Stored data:
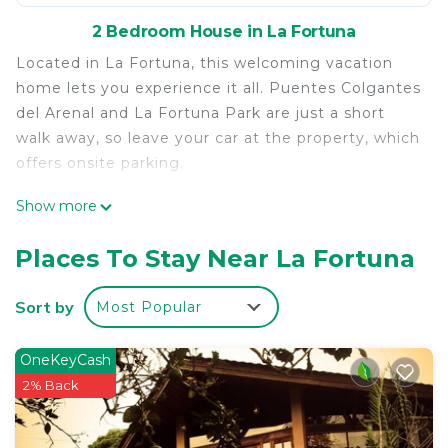
2 Bedroom House in La Fortuna
Located in La Fortuna, this welcoming vacation
home lets you experience it all. Puentes Colgantes
del Arenal and La Fortuna Park are just a short
walk away, so leave your car at the property, which
offers onsite parking.
Relax by the pool or sip a drink in the garden of
Show more
this vacation home, which also features a BBQ
grill. As for the great indoors, you can come inside
Places To Stay Near La Fortuna
and enjoy the WiFi and TV.
Sort by
Most Popular
As you settle into this 2-bedroom, 1-bathroom
rental, you'll find a living room and air conditioning.
Bathroom amenities include a hair dryer, towels,
OneKeyCash
and toilet paper. The kitchen is equipped with a
2% Back
stovetop, a refrigerator, and a microwave. And
thanks to the washer and dryer, you'll even be able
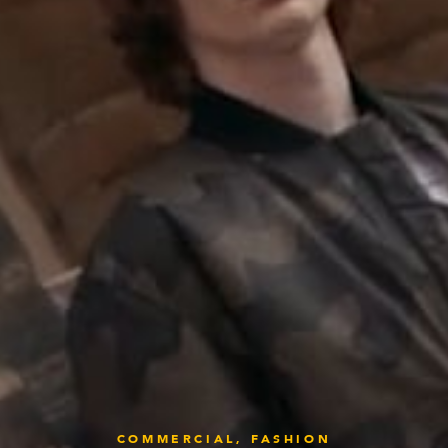
COMMERCIAL,
FASHION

WORK INSTRUCTION: Check every line above for the word "which" and copy those that have it.

REPLY:
walk away, so leave your car at the property, which
this vacation home, which also features a BBQ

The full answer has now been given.